With the sector-by-sector approach now signalled the scramble for sympathy is reinforced by the UK banking sector urging rules that will replicate or maintain the “passporting” arrangements allowing them to operate freely across Europe.
Similarly, bodies representing the construction, care and tourism industries will feel encouraged to press their case for allowing people from the EU free access to work in their sector where seasonal and other shortages frequently arise.
So the Government’s piecemeal approach will now galvanize trade associations. They will be jostling for attention with politicians and the media.
Their task is a tough one. The sector approach is based on a hope that the remaining 27 EU countries will be content to allow a series of exemptions to allow British businesses to operate pretty much as they did whilst in the bloc.

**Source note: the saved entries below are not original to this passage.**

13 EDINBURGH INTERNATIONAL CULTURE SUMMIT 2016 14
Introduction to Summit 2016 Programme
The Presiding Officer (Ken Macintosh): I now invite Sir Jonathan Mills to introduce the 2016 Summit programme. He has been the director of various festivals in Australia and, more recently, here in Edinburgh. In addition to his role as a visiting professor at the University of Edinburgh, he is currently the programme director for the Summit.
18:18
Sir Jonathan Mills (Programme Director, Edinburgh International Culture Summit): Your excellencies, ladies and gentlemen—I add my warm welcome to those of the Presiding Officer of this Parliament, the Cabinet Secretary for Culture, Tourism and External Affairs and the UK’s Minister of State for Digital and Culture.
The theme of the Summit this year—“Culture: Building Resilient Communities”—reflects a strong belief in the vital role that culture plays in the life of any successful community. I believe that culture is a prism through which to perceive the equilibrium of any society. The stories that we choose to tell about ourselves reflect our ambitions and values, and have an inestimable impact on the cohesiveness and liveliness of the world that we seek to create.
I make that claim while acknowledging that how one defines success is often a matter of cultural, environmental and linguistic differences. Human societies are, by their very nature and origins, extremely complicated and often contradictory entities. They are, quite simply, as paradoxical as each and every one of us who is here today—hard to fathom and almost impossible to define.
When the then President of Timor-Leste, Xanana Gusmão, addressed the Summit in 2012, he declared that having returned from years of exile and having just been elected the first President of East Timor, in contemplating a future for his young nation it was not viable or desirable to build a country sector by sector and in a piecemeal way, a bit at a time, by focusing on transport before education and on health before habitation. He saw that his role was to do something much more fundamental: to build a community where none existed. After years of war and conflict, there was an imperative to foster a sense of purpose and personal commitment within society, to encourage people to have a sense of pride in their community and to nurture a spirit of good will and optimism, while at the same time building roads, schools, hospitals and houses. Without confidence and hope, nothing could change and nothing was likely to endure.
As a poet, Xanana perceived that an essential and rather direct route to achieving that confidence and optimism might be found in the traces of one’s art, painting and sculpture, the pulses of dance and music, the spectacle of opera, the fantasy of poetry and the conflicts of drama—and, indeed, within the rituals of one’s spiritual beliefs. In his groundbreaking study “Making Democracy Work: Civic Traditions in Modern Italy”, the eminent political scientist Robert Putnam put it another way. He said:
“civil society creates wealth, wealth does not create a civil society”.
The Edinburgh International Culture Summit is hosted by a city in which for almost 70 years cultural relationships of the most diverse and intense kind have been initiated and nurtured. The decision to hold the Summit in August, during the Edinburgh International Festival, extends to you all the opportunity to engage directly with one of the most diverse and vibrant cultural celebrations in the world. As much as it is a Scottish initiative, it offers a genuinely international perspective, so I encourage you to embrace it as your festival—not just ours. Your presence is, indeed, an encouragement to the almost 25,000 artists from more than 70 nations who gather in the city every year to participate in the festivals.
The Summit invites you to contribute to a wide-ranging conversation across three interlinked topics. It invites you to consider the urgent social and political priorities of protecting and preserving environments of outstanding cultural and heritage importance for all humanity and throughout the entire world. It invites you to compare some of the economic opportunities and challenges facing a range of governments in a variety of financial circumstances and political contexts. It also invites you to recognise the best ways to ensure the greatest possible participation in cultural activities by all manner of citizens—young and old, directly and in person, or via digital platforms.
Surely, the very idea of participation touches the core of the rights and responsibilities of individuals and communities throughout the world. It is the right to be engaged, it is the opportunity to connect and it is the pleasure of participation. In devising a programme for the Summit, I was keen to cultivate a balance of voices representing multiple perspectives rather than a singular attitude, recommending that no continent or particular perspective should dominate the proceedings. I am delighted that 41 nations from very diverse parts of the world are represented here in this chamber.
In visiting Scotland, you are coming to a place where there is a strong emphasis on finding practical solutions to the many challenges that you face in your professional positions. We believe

It could be wishful thinking. The incentives for the 27 to do this are not that great. Why would they allow club rules to apply when Britain is no longer a member and not paying its dues?
So that means trade organisations making representations to their EU counterparts to urge them to advocate to their Governments sectoral carve-outs for their industries.

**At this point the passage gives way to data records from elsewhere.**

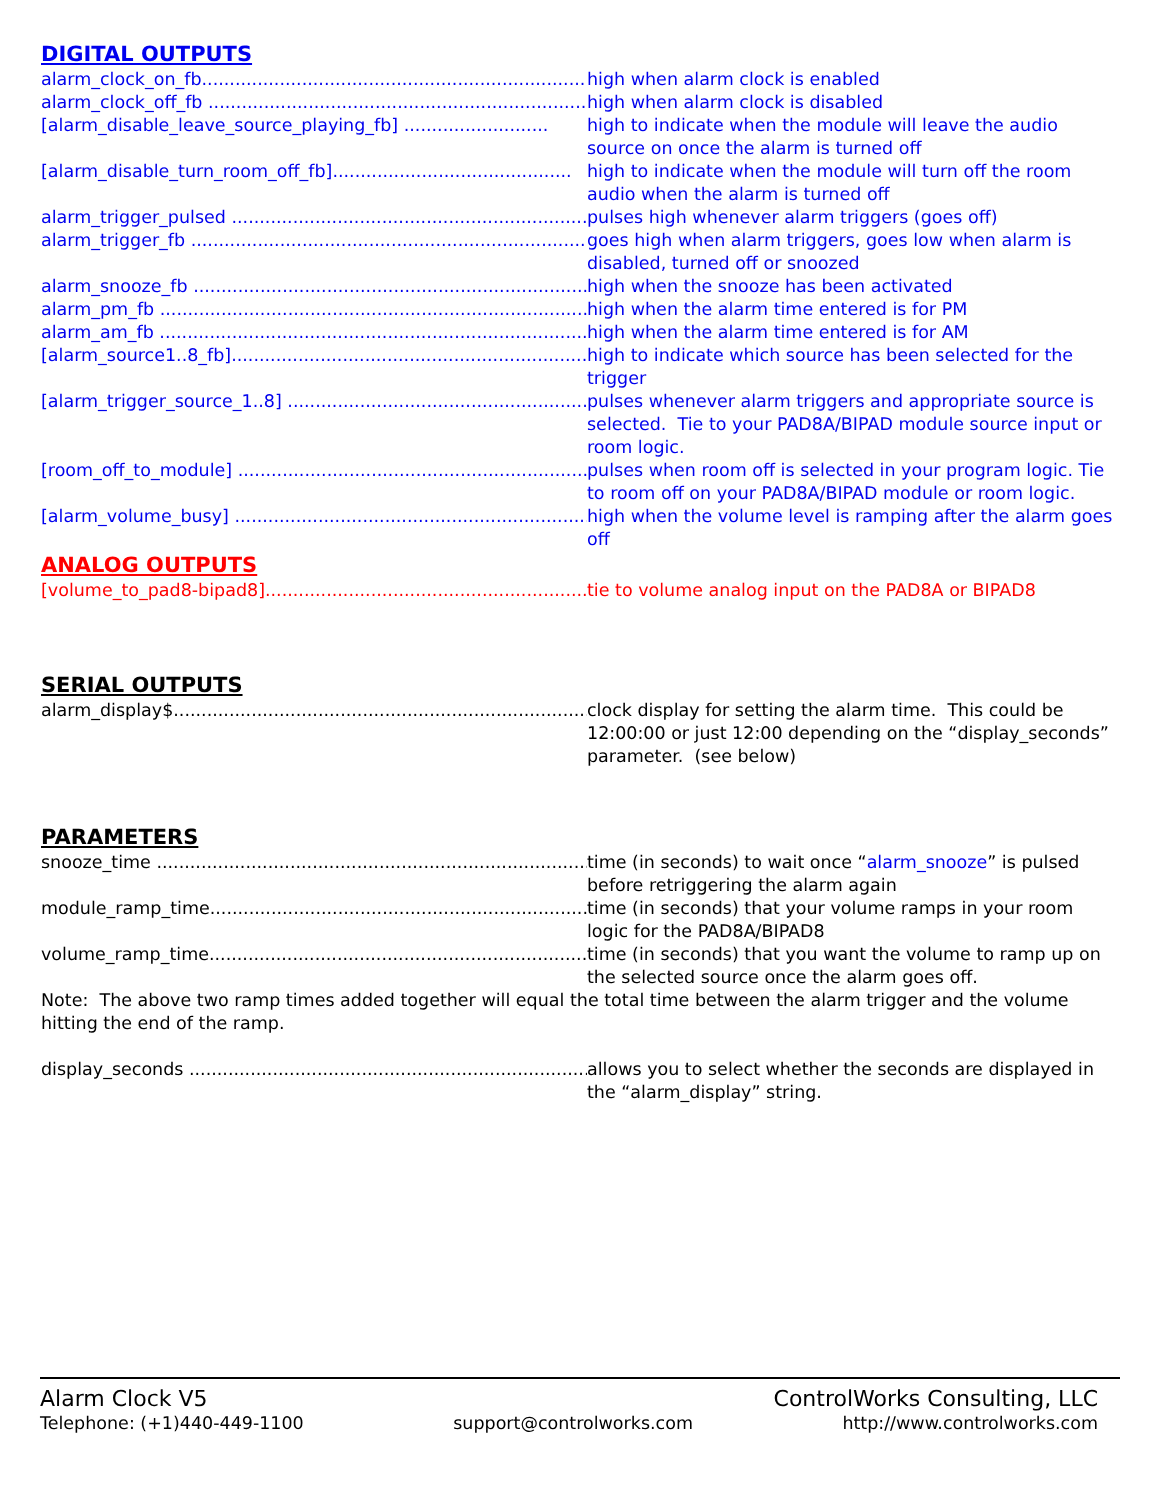DIGITAL OUTPUTS
alarm_clock_on_fb..................................................................... high when alarm clock is enabled
alarm_clock_off_fb .................................................................... high when alarm clock is disabled
[alarm_disable_leave_source_playing_fb] .......................... high to indicate when the module will leave the audio source on once the alarm is turned off
[alarm_disable_turn_room_off_fb]........................................... high to indicate when the module will turn off the room audio when the alarm is turned off
alarm_trigger_pulsed ................................................................... pulses high whenever alarm triggers (goes off)
alarm_trigger_fb .......................................................................... goes high when alarm triggers, goes low when alarm is disabled, turned off or snoozed
alarm_snooze_fb ......................................................................... high when the snooze has been activated
alarm_pm_fb ................................................................................ high when the alarm time entered is for PM
alarm_am_fb ................................................................................ high when the alarm time entered is for AM
[alarm_source1..8_fb]................................................................... high to indicate which source has been selected for the trigger
[alarm_trigger_source_1..8] .......................................................... pulses whenever alarm triggers and appropriate source is selected. Tie to your PAD8A/BIPAD module source input or room logic.
[room_off_to_module] ................................................................. pulses when room off is selected in your program logic. Tie to room off on your PAD8A/BIPAD module or room logic.
[alarm_volume_busy] ................................................................... high when the volume level is ramping after the alarm goes off
ANALOG OUTPUTS
[volume_to_pad8-bipad8]................................................................ tie to volume analog input on the PAD8A or BIPAD8
SERIAL OUTPUTS
alarm_display$............................................................................... clock display for setting the alarm time. This could be 12:00:00 or just 12:00 depending on the “display_seconds” parameter. (see below)
PARAMETERS
snooze_time ................................................................................... time (in seconds) to wait once “alarm_snooze” is pulsed before retriggering the alarm again
module_ramp_time......................................................................... time (in seconds) that your volume ramps in your room logic for the PAD8A/BIPAD8
volume_ramp_time......................................................................... time (in seconds) that you want the volume to ramp up on the selected source once the alarm goes off.
Note: The above two ramp times added together will equal the total time between the alarm trigger and the volume hitting the end of the ramp.
display_seconds ............................................................................ allows you to select whether the seconds are displayed in the “alarm_display” string.
Alarm Clock V5 ControlWorks Consulting, LLC
Telephone: (+1)440-449-1100 support@controlworks.com http://www.controlworks.com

Even for carmakers, including Nissan, the outlook is not especially good. Germany’s car industry federation boss Matthias Wissman told the FT last month that “The UK is an important market for the German car industry, but the cohesion of the EU27 and with it the single market is more important for this industry.”
Pro-Leave campaigners claimed during the referendum campaign the German carmakers need our market as much as we need theirs. But it now looks like they have much wider concerns.
So whilst we celebrate Nissan’s renewed commitment to Sunderland, let’s hope it has not been based purely on a pledge of EU sectoral favour. At the moment, it looks like optimism rather than practical politics.